SANE Letter on District 1 IDZ and Multi-family CCRs sent to Council and Mayor

August 27, 2017

Roberto C. Trevino
P.O. Box 839966

San Antonio, Texas 78283


Dear Councilman Trevino:
San Antonio Neighborhoods for Everyone (SANE) is a coalition that supports building a city where all neighborhoods are welcome and open to everyone - young and old, rich and poor, renter and homeowner, healthy and frail, citizen and immigrant, migrant and lifelong resident.

We are writing regarding the priorities you have articulated through CCR’s in recent months. They seem to represent a narrow set of interests, and the way they contradict each other relays that they are not written based on principles or a coherent vision for the future. We want you to know that we will support you and stand by you if you choose to take a principled and coherent approach to development regulation and housing policy that actually reflects Council’s commitment to equity and inclusiveness. However these CCR’s appear random and reactive, and will lead us toward less equity.

Since April 2017, you have submitted two CCR’s (4/12/17 IDZ & 8/22/17 MF/RM Zones) that appear to lead the city towards limiting housing choice and housing affordability for future generations, and you have not led or signed onto any CCR bringing the Housing Commission’s Affordable Housing Policy Recommendations to consideration by the Council. Why does your agenda appear to be focused on helping existing homeowners achieve the most predictable and profitable returns on their home investments, while allowing affordable housing policy recommendations to languish?

The IDZ CCR states that the designation allows for too much guesswork and does not encourage developers to design for community compatibility, and the density increase, lack of parking and visual concern ‘stresses neighborhoods’. What stresses neighborhoods is lack of density and diverse housing types, too much parking, and setbacks that value parking over walkability. On the other hand, the MF33/RM4 CCR states that the development review processes in these base zones does not come with the “benefits” provided by the process required for IDZ rezoning. So which is the problem, too much
discretion, or not enough?

The IDZ was introduced in order to help inner-city areas compete with areas on the fringe of our city that are less expensive for developers to build on, but cost the city much more to service. The IDZ is directed at buildings and sites that are vacant and underutilized by the current development community. The IDZ has helped much in this regard. If anything, the IDZ has not gone far enough. We are in support of the IDZ review, if the goal is to expand its reach even further, reducing the costs of dense, walkable infill development to expand affordability in the face of our rapid population growth.
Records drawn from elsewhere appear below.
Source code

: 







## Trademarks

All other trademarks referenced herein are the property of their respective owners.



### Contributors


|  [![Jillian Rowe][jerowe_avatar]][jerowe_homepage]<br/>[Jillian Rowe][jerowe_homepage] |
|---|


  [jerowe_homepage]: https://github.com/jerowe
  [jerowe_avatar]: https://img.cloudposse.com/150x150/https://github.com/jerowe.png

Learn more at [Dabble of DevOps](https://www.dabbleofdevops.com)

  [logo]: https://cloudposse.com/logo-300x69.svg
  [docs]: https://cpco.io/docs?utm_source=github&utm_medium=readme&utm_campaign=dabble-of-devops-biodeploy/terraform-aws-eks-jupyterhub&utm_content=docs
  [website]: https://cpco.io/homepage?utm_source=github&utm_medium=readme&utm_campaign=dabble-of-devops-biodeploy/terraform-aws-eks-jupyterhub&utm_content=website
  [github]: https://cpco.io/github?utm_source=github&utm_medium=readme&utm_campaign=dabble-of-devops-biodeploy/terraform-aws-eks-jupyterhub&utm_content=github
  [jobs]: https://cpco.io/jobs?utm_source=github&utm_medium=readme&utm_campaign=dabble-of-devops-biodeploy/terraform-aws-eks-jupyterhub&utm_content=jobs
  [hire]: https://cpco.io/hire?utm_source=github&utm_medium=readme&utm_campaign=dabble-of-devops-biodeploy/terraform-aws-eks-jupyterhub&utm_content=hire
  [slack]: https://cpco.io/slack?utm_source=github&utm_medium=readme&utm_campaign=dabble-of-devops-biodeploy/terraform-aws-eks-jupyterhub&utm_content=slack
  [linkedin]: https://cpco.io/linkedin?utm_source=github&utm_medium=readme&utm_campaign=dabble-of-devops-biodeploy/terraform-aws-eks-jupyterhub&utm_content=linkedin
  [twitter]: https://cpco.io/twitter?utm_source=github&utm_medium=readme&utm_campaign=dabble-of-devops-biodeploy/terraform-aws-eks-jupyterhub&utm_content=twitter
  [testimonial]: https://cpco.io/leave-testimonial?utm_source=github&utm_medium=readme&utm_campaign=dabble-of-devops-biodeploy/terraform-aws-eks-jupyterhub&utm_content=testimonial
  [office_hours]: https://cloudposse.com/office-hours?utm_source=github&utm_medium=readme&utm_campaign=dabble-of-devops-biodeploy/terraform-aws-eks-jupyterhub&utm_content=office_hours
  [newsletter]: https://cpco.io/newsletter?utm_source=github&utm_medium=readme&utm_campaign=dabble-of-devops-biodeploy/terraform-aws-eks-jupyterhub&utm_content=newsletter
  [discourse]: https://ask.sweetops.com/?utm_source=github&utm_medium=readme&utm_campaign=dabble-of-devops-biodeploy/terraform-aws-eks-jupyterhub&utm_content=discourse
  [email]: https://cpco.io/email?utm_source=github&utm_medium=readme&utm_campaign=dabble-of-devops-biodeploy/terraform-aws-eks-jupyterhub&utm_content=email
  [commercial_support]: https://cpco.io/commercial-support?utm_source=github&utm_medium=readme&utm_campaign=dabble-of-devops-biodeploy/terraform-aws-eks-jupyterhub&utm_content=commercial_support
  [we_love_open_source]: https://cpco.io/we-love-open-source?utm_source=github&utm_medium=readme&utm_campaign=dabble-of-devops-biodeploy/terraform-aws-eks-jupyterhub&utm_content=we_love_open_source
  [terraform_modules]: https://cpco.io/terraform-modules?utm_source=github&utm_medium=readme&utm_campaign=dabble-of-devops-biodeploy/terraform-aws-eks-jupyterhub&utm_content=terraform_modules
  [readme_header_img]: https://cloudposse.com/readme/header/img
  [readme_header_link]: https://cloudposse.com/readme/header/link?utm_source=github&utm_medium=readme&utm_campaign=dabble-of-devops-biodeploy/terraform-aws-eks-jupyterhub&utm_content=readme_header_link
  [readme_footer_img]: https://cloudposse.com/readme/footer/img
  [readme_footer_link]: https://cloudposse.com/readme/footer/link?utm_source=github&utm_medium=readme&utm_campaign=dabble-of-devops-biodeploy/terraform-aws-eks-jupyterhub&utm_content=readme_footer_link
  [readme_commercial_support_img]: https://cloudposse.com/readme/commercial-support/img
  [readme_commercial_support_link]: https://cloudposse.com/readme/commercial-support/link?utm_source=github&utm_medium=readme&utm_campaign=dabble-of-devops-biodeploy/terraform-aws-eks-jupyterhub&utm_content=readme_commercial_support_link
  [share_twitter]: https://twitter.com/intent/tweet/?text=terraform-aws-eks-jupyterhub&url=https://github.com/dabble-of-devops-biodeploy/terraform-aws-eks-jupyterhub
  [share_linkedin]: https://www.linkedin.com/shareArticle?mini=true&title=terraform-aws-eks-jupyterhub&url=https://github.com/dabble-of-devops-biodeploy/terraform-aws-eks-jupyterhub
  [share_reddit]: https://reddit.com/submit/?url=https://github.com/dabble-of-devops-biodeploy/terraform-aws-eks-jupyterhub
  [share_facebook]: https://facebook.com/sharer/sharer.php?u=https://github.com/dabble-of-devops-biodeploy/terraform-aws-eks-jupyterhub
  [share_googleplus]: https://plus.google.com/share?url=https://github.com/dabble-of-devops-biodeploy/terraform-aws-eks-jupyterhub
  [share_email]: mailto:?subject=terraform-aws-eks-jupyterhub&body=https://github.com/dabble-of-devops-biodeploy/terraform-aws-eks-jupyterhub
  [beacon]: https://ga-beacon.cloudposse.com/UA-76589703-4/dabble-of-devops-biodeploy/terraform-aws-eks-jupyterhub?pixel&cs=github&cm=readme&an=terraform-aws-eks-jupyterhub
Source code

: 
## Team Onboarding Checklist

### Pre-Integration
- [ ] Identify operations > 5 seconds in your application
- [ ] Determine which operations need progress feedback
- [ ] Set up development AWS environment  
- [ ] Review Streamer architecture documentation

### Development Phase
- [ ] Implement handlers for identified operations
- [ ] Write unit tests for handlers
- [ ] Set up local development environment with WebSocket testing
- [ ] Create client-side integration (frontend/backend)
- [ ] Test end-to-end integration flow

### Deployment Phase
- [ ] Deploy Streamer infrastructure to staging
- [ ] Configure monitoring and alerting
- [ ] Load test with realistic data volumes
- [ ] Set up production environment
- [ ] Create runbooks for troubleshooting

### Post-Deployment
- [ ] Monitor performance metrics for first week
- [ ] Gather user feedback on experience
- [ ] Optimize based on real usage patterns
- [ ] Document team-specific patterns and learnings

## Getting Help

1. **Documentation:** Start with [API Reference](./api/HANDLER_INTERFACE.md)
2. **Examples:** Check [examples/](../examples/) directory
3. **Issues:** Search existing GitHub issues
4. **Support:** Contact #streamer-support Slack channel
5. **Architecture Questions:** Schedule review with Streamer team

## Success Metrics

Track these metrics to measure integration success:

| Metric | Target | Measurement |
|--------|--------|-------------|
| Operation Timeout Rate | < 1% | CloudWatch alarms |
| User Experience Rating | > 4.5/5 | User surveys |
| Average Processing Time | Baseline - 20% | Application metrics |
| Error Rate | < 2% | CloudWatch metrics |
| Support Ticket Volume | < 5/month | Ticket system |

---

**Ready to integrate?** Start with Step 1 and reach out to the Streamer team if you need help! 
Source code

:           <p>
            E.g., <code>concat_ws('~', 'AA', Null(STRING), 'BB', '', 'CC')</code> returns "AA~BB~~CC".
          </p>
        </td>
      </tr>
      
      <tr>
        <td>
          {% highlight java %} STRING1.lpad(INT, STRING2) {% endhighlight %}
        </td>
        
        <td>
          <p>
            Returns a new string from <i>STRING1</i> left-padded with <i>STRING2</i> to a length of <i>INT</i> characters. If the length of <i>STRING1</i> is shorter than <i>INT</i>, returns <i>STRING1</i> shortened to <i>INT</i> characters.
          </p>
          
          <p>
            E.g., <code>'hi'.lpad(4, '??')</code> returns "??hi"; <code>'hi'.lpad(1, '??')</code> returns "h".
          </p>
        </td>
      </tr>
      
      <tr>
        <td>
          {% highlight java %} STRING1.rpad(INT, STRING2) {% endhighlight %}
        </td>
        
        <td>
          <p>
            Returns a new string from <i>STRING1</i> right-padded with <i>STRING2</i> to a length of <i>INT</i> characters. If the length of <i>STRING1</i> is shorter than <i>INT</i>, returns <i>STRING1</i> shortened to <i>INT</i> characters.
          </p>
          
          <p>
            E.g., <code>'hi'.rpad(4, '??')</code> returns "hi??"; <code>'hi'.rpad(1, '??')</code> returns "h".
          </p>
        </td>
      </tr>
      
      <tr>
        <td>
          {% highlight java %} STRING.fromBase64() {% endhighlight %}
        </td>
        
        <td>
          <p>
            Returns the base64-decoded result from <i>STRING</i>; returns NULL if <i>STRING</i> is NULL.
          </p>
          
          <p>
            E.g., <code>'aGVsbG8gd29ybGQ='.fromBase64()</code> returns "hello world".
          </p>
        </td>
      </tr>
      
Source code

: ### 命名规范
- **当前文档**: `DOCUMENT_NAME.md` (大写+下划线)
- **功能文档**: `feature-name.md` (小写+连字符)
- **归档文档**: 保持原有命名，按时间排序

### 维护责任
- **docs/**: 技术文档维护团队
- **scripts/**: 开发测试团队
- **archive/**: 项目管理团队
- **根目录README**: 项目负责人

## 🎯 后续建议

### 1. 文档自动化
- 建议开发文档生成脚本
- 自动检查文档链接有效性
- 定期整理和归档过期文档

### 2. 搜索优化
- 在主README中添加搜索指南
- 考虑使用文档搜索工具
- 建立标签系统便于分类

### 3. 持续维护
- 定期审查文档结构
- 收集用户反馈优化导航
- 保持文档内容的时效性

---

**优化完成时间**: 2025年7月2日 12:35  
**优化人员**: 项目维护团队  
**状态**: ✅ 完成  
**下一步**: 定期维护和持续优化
The UDC’s stated purpose for RM 4 begins: These districts provide areas for medium to high-density residential uses where adequate public facilities and services exist with capacity to serve development…In any case, the fundamental purpose of RM-4 and MF-33 zones is to allow more housing for more people to live in, and to designate places where it can be built without being subjected to discretionary (costly) approval processes.

We urge you to consider how changes to the IDZ, MF-33, and RM-4 standards and approval processes will increase the cost of housing construction, limiting affordability, diversity and inclusion over the longterm Housing is where people live and will live for generations. Why do your priorities focus on limiting its construction and density? Changes to the IDZ could also provide tools for a vocal minority of neighborhood residents to kill projects they don’t like based on personal bias, projects that would benefit our inner-city neighborhoods and city as a whole.

We ask you to broaden your agenda to fight for income desegregation and mixed-income housing in all neighborhoods of the city, and instead of mostly catering to voting homeowners that tend to have the time and resources to demand attention, be proactive to learn from and build relationships with marginalized communities that may be affected by these policy changes. Given the priorities you have articulated through these CCR’s, your and your Council colleagues recent statements about elevating equity in City policy seem insincere.

Public debate and council consideration of community issues is part of healthy local democracies. As you request council’s consideration of IDZ, MF-33, and RM-4 zoning issues brought forward by the homeowning constituents, please expand the discussion by successfully championing a CCR for Council to consider the Housing Commission’s Affordable Housing Policy Recommendations.

Thank you for considering our concerns.